Burwell moved to dismiss the action for lack of standing and failure to exhaust administrative remedies, as well as for failure to state a claim, and U.S. District Judge Christopher Cooper agreed Tuesday that NAHC's members should attempt to resolve their constitutional claims administratively.

"By reviewing NAHC's members' claims in the first instance, the agency will have the necessary opportunity to correct improperly denied claims, ensuring that the court will not review narratives that the agency ultimately would have determined were satisfactory," Cooper wrote. "Administrative review would also enable the court and the parties to rely on HHS's expertise, as the agency can better explain in further proceedings why certain narratives are insufficient."

Indeed, the members' successful claims "demonstrate that the appeals process is far from futile despite the alleged vagueness of the narrative requirement," according to the ruling.
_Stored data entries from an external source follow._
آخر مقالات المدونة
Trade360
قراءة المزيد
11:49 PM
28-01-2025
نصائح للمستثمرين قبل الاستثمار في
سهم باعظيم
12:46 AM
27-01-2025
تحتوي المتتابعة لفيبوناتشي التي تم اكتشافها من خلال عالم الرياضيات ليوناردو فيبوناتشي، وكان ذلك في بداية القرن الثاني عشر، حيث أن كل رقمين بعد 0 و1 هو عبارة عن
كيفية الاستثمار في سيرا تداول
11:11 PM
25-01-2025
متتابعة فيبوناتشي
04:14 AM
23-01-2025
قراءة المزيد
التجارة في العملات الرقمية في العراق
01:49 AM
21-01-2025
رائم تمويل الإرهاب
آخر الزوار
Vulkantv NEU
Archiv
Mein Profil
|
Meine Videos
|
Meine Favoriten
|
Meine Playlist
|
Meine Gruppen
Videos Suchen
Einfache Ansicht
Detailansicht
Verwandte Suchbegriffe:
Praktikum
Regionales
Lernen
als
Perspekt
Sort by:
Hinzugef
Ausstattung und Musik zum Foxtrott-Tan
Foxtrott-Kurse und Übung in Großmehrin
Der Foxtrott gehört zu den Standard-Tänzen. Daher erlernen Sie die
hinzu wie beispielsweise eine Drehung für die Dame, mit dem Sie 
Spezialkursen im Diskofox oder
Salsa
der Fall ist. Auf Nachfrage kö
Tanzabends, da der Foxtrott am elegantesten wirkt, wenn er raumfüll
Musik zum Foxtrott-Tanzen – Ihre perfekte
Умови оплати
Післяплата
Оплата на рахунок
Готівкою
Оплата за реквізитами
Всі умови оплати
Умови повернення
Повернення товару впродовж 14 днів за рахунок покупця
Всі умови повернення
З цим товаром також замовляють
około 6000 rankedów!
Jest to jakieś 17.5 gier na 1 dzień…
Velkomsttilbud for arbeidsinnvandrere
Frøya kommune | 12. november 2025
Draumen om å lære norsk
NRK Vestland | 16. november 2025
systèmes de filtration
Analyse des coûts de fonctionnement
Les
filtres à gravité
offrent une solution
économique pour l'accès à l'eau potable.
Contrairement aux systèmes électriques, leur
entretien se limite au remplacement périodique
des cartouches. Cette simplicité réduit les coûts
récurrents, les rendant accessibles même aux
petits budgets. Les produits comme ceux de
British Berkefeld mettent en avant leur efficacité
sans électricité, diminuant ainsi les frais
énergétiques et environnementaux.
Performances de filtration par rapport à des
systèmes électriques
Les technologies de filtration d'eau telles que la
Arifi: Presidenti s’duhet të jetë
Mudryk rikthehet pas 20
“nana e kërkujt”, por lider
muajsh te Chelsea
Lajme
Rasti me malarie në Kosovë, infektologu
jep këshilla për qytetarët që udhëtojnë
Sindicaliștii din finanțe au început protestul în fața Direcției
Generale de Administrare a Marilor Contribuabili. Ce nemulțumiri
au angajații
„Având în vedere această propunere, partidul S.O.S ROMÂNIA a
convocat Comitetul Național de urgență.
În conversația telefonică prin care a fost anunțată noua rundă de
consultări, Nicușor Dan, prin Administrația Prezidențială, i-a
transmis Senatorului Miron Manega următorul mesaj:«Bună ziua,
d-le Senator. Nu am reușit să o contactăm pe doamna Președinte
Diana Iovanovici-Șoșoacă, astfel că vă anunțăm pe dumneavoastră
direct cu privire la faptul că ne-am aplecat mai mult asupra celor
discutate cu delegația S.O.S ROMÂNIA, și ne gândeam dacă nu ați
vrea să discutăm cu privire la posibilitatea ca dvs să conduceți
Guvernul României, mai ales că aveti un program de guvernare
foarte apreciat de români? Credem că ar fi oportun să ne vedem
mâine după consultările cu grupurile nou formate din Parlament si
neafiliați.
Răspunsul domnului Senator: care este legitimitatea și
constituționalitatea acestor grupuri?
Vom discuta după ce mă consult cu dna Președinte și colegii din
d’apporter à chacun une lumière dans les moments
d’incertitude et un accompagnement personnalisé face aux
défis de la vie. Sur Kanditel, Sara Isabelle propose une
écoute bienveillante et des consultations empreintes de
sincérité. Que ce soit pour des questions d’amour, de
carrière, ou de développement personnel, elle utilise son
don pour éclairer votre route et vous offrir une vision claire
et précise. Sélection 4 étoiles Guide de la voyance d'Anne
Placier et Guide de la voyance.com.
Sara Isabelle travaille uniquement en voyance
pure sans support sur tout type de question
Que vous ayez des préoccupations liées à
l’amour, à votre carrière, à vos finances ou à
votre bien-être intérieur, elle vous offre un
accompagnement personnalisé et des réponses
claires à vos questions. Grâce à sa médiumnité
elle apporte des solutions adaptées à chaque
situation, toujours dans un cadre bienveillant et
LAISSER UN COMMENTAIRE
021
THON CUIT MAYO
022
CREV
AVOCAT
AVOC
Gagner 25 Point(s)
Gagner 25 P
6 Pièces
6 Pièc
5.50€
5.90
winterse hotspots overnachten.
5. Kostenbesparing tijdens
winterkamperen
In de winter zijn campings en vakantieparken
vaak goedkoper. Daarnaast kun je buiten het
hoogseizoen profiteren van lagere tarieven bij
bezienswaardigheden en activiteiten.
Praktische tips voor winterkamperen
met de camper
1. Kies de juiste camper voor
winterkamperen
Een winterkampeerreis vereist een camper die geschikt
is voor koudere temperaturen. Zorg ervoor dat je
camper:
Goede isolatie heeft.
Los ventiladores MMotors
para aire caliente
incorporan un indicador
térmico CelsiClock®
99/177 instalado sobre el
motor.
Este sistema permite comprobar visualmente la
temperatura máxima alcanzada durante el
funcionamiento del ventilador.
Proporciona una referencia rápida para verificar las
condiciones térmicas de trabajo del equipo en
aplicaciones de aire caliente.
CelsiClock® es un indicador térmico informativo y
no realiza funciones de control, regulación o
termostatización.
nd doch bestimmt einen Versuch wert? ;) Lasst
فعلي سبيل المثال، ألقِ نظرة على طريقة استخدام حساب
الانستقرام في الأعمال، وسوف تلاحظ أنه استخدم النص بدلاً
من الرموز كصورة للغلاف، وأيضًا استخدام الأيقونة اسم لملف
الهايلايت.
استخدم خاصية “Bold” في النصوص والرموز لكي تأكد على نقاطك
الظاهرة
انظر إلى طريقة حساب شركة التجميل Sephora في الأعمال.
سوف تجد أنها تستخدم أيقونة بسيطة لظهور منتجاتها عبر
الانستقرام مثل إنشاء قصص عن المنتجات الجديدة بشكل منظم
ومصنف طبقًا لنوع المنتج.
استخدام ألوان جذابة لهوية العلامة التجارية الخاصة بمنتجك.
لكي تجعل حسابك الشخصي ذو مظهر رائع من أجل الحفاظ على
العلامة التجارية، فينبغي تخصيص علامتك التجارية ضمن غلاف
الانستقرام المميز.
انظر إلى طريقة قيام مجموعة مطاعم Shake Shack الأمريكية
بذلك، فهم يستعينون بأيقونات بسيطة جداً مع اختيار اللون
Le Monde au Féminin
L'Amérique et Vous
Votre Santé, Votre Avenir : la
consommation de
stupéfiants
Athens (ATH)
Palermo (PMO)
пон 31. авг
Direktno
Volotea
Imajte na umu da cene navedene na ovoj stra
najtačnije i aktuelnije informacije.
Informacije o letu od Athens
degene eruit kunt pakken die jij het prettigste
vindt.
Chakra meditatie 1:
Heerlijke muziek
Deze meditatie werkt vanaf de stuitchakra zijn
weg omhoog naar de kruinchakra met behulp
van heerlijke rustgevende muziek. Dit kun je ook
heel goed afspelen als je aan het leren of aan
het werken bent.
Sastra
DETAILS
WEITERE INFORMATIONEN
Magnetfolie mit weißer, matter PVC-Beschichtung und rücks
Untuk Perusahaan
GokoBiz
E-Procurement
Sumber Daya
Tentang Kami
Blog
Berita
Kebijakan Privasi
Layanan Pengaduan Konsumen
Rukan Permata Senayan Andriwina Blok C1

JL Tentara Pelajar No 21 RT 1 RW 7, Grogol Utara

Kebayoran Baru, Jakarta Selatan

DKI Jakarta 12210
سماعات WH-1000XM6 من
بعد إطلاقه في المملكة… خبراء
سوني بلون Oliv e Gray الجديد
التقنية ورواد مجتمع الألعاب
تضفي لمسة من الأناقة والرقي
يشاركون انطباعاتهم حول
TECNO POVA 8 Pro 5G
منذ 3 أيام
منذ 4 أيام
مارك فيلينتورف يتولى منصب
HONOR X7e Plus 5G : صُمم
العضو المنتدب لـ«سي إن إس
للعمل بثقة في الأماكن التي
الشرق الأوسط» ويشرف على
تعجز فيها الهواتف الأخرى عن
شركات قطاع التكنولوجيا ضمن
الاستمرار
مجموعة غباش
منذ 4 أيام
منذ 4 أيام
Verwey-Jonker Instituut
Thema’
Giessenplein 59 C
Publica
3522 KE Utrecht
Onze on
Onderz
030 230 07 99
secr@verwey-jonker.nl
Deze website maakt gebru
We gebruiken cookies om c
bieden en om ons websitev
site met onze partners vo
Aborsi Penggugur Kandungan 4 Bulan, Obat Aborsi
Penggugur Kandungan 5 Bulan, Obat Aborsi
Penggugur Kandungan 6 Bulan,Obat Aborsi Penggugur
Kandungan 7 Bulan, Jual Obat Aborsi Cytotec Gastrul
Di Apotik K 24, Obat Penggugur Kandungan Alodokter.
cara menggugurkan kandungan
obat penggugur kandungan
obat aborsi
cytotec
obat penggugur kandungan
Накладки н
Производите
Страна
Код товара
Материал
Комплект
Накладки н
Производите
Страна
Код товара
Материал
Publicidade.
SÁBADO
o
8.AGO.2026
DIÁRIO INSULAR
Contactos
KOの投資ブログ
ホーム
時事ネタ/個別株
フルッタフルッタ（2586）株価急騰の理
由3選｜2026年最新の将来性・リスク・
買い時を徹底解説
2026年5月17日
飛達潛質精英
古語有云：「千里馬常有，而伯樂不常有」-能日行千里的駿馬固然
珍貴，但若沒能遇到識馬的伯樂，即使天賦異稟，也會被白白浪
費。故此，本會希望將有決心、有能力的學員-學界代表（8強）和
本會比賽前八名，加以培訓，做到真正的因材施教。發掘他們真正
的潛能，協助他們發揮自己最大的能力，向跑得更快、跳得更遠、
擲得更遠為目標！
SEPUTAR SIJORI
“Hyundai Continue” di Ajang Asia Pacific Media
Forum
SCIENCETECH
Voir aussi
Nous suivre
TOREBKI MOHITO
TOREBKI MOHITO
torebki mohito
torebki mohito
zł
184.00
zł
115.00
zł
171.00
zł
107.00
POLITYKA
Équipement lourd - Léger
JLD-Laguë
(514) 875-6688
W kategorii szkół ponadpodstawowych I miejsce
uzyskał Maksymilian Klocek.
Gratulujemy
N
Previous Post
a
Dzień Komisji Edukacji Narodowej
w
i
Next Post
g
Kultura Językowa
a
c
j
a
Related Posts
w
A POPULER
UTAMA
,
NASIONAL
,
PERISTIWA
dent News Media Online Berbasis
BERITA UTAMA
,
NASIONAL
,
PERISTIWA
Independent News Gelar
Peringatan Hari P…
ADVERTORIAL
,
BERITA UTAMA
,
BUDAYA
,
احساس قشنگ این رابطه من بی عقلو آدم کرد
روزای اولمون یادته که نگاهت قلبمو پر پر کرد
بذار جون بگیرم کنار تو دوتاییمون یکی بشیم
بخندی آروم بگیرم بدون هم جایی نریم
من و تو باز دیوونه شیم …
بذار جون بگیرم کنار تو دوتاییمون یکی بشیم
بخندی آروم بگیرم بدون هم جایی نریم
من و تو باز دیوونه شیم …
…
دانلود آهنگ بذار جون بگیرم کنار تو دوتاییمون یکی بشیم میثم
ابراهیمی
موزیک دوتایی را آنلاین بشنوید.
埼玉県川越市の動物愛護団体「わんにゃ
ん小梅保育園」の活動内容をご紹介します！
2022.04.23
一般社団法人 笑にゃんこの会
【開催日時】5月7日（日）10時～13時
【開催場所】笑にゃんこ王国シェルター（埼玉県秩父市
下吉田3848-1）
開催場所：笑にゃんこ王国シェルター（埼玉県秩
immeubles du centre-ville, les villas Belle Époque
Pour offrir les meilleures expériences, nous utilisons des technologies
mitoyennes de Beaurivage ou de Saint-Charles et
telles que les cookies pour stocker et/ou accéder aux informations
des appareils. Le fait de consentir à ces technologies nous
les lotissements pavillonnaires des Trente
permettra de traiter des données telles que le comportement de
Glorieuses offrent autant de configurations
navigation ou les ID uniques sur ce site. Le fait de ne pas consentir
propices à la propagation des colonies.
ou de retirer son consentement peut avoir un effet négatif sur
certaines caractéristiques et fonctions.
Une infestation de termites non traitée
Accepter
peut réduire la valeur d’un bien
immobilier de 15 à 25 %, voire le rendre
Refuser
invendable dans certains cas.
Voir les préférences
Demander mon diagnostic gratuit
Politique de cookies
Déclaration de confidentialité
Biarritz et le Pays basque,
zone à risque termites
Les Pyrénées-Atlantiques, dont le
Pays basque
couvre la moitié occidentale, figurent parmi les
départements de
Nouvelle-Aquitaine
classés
As for the hospice group's statutory claim - that the secretary exceeded her authority in issuing the narrative requirement - the court deferred ruling on the matter at this time.

NAHC's "statutory argument and the surrounding regulatory regime are complex, and the parties' briefing on this motion to dismiss has focused predominantly on the question of exhaustion," Cooper wrote. "Accordingly, to give the parties a greater opportunity to brief this issue, the court will deny the Secretary's motion to dismiss under Rule 12(b)(6)."

Standing is not an issue because the NAHC "has identified at least one member that was denied Medicare payments based on a failure to comply with the narrative requirement," Cooper added.

The association has sued Health and Human Services before, by challenging its 8.7 percent reduction in payment rates for Medicare-covered home health services in 2008.